Surprising Stuff

The Lake Geneva City Council is considering making local government more efficient and less time consuming by combining committees and streamlining other parts of the city’s operations. Although the primary purpose behind this move was to save time, the city council should also include improving the meetings themselves.
Some of the ideas suggested at the Committee of the Whole were as follows:

  1. Reduce the number of meeting.
  2. Reduce the number of days that people are tied up with meetings.
  3. Reduce time spent in meetings.
  4. Reduce the duplication of efforts.
  5. Simplify and speed up the process.
  6. Avoid overlapping meetings.
  7. Allow for citizen input at the end of the meeting.

 

Where does time served come in?

 

  1. Time to prepare the meeting’s agenda.
  2. Time to prepare the packet for the agenda items (including printing a distribution).
  3. Time to post the meeting’s notice (its agenda and packet), including website posting.
  4. Time to prepare for the meeting (reading packet & understanding the agenda items to be informed sufficiently to discuss the issues, which in some cases requires additional fact checking or investigation prior to the meeting).
  5. Time to schedule one’s personal time for and around the meeting.
  6. Time at the meeting (always allowing extra because the length of the meeting is uncertain).
  7. Time to write up meeting minutes and post them on the city’s website.

Being organized takes time, but being disorganized takes more time and leads to delays and poor decisions. In reviewing the combining of meetings the city council also needs to look at the whole picture including improving the meetings themselves, and not just the time spent at them. Time is one of the most important commodities, so why waste it when it can be used more productively simply by doing something else. To make meetings more efficient the meeting members and those attending the meeting need to be informed. Making the meeting packet available for the city council meetings prior to the meeting is a good method of enabling members, and the attending public, to be informed about the meeting’s agenda. Currently the packet is only made available after 5 pm Friday evening for the following Monday’s meeting. This limits the time one has to review the lengthy document and prepare for the coming meeting to the weekend when access to city hall’s information and staff are not available, because city hall is closed.

It takes no more time to prepare the city council agenda and packet on the Monday prior to the meeting than it takes to have it prepared and ready at the end of the week on Friday. It’s only a matter of setting deadlines for things to be done, and following up to make sure that they are met. If the necessary information is not supplied in time to be included in the next meeting’s agenda and packet, then it should be delayed until the following meeting. Other meeting times could be adjusted to enable their information to be available at the next council meeting. For alderpersons, the mayor and the city administrator, meetings are both time consuming and time restricting. Time is again among the most important of commodities.
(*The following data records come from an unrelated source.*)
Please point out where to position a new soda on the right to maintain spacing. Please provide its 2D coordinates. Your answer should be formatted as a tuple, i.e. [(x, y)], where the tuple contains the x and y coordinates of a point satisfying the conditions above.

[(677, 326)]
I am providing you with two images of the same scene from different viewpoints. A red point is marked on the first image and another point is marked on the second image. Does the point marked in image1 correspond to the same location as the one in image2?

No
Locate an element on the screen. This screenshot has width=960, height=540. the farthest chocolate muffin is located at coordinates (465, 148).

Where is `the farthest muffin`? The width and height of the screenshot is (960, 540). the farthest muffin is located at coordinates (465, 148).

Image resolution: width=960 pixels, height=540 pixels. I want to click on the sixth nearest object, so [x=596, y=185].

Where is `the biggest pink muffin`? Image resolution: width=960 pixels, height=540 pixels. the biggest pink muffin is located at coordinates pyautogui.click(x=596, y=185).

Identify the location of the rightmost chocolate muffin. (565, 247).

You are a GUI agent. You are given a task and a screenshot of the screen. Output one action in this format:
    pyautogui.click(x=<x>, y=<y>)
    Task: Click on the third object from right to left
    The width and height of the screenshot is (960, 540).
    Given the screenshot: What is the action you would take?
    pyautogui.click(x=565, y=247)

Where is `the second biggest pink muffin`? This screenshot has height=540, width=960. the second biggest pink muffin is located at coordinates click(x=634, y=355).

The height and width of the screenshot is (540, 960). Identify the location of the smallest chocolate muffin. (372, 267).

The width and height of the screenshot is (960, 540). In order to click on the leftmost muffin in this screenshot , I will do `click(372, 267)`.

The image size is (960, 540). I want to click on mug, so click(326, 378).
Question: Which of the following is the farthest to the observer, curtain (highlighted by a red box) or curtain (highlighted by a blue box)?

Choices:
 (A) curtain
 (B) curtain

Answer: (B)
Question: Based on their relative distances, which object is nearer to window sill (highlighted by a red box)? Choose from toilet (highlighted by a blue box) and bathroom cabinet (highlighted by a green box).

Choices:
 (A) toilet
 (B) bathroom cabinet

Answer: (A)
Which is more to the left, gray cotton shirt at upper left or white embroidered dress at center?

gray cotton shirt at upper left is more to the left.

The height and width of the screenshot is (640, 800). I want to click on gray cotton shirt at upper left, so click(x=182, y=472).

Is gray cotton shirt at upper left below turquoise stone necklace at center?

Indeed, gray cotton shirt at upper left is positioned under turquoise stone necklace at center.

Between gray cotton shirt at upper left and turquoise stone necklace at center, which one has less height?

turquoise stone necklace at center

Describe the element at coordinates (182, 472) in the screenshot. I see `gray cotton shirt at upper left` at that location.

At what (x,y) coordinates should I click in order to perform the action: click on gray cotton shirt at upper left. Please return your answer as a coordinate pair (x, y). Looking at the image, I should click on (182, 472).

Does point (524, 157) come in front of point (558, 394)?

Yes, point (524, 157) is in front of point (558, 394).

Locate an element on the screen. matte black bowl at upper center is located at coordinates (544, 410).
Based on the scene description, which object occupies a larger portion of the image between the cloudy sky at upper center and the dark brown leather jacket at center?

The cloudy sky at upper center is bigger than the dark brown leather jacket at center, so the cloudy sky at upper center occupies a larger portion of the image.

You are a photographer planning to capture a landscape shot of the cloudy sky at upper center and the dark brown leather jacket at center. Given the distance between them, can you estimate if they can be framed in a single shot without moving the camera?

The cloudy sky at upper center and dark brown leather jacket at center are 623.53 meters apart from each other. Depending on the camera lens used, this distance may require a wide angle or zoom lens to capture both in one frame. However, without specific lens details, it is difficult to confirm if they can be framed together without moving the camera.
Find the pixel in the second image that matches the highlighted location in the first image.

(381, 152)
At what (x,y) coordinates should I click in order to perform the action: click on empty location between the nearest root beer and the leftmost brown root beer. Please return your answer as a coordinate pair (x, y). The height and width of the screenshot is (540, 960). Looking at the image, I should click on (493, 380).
It is important for the community to respect the time its leaders must put into their service.

Here are some ways to improve the city council, not discussed at the Meeting of the Whole. As the saying goes “You get what you pay for.”

Being a quality, caring alderperson is not just a part time job requiring a couple of hours a month. It’s almost a full time job. No amount of money can make someone honest, but a significant increase in pay would increase the number of capable people who might be willing to run for the city’s elected offices. The entire citizenry of Lake Geneva would have a much larger base of candidates to choose from, and the likelihood of unopposed elections would be much less prevalent. Also, the length of time for advanced notice to the public should be expanded on issues that will have a major impact on residents.

City Council Lake Geneva

Perhaps these items could be announced at the city council meeting prior to being an agenda item for the following meeting. Or make the last agenda item an “Open Forum for Alderpersons” to discuss any issue. No action would be taken on these issues except the putting of any issue thought to be important enough onto the next meeting’s agenda. The Wisconsin open meetings law prevents aldermen from discussing public issues with each other outside of a public meeting, but public meetings are limited to agenda items. Having an “open forum” agenda item would give aldermen the opportunity to have a legal open discussion on any issue, and enable them to communicate with their fellow aldermen and with the public without being restrained by the open meeting law and/or the meeting’s agenda items.

Finally, we are in the electronic communication age and perhaps it is time to consider the following:

Permitting an alderman not physically present at a meeting to be considered present and to be able to vote at a meeting by an electronic means (phone/video conferencing).

Quality Video conferencing systems are FREE.

Run some meetings by video conferencing and permit the public to text questions.

The electronic packet format has changed and it displays differently on different devices. A single format should be identified and chosen.